Everything the blacksmith said was wearisome and difficult to listen to. He seemed to have grown duller. He looked guilty, and Yevsey felt awkward and ashamed for him in the presence of his master. When he got ready to go, Yevsey quietly thrust three rubles into his hand, and saw him out with pleasure.
Though Yevsey endeavored as before to please his master in every way, he became afraid to agree with him. The bookshop after a time aroused a dim suspicion by its resemblance to a tomb tightly packed with dead books. They were all loose, chewed up, and sucked out, and emanated a mouldy, putrid odor. Few were sold; which did not surprise Yevsey. What stirred his curiosity was the attitude of the master to the purchasers and the books.
The old man would take a book in his hand, carefully turn over its musty pages, stroke the covers with his dark fingers, smile quietly, and nod his head. He seemed to fondle the book as though it were alive, to play with it as with a kitten or a puppy. While reading a book he carried on with it a quiet, querulous conversation, like Uncle Piotr with the furnace-fire. His lips moved in good-humored derision, his head kept nodding, and now and then he mumbled and laughed.
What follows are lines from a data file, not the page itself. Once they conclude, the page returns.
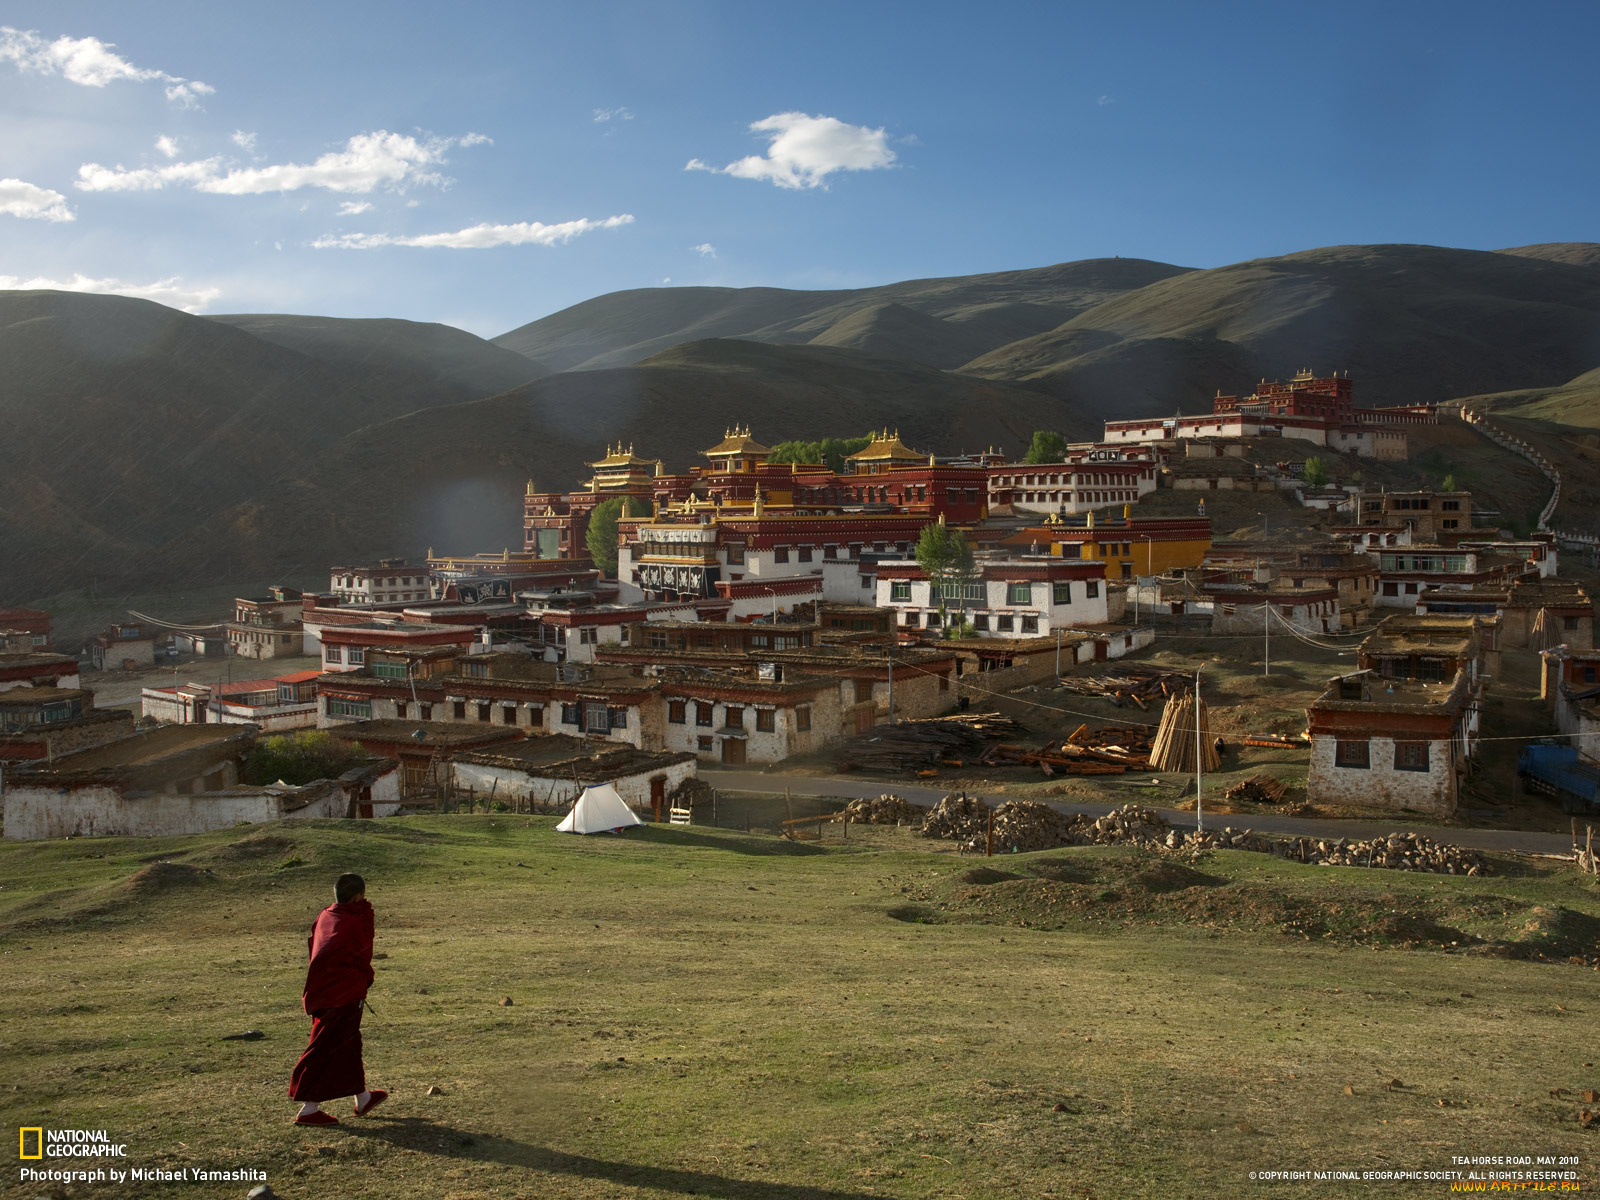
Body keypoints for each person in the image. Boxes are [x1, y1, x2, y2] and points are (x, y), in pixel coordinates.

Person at [288, 873, 386, 1126]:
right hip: (343, 994)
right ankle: (309, 1109)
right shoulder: (352, 923)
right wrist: (366, 978)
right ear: (357, 897)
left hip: (324, 989)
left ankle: (362, 1098)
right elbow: (360, 956)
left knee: (349, 1045)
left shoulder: (326, 915)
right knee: (326, 1048)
"So, so—yes—hmm—see—what's that? Ha, ha! Ah, the impudence—I understand, I understand—it'll never come about—no-o-o—ha, ha!"
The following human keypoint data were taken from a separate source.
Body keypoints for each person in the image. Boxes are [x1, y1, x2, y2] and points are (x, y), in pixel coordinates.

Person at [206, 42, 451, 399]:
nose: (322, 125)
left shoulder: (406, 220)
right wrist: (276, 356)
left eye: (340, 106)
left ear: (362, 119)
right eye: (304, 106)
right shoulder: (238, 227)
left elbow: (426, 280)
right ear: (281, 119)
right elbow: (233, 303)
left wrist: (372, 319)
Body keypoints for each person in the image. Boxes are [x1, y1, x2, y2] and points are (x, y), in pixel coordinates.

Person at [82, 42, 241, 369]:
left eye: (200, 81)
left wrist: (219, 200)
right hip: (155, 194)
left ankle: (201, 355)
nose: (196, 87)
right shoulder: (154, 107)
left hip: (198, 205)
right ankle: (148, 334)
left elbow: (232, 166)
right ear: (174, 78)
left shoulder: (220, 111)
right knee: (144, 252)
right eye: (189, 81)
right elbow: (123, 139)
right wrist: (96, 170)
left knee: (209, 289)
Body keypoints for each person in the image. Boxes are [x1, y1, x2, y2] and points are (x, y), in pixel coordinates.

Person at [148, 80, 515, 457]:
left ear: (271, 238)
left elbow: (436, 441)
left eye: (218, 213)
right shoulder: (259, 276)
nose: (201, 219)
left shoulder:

These strange exclamations coming from the old man as if he were disputing with somebody both astonished and frightened Yevsey, and pointed to the secret duplicity in his master's life.
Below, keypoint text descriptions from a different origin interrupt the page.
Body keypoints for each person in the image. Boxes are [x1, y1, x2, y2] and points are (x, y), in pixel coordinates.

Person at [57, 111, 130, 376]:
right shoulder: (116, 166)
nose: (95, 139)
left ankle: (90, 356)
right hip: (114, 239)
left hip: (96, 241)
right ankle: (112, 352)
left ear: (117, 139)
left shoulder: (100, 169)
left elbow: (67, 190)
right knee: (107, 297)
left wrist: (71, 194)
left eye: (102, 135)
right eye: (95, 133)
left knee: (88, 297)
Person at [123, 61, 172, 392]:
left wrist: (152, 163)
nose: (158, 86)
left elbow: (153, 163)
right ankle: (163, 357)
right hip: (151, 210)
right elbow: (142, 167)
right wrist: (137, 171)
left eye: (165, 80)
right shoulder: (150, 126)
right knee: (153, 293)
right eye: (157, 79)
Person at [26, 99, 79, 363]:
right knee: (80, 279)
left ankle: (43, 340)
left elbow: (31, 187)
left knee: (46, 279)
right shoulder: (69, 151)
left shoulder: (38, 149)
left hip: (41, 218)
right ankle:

"You don't read books," said the master to him once. "That's good. Books are always lechery, the child of a prostituted mind. They deal with everything, they excite the imagination, and create useless agitation and disturbance. Formerly we used to have good historical books, stories of quiet people about the past. But now every book wants to inspire you with hostility to life and to lay bare man, who ought always to be covered up both in the flesh and in the spirit in order to defend him from the devil, from curiosity, and from the imagination, which destroys faith. It's only in old age that books do no harm to a man, when he is guarded against their violence by his experience."
Though Yevsey did not understand these talks he remembered them well, and though they met with no response in him, they confirmed his sense of mystery—the mystery that invested all human life, as it were, in a hostile envelope.
When he sold a book, the old man regarded it with regret, and fairly smelled the purchaser, with whom he talked in an extremely loud and rapid voice. Sometimes, however, he lowered his voice to a whisper, when his dark glasses would fix themselves upon the face of the customer. Often on seeing to the door a student who had bought a book, he followed him with a smile, and nodded his head queerly. Once he shook his finger at the back of a man who had just left, a short, handsome fellow with fine black tendrils on a pale face. The largest number of customers were students and people having a certain resemblance to them. Sometimes old men came. These rummaged long among the books, and haggled sharply over the prices.
An almost daily visitor was a man who wore a chimney-pot and on his right hand a large gold ring set with a stone. He had a broad pimply nose on a stout flat shaven face. When Dorimedont Lukin played chess with the master, he snuffled loud and tugged at his ear with his left hand. He often brought books and paper parcels, over which the master nodded his head approvingly and smiled quietly. He would then hide them in the table, or in a corner on a shelf in back of him. Yevsey did not see his master pay for these books, but he did see him sell them.
One of the students began to visit the shop more frequently than the others. He was a tall, blue-eyed young man with a carrot-colored mustache and a cap stuck back on his neck, leaving bare a large white forehead. He spoke in a thick voice, laughed aloud, and always bought many old journals.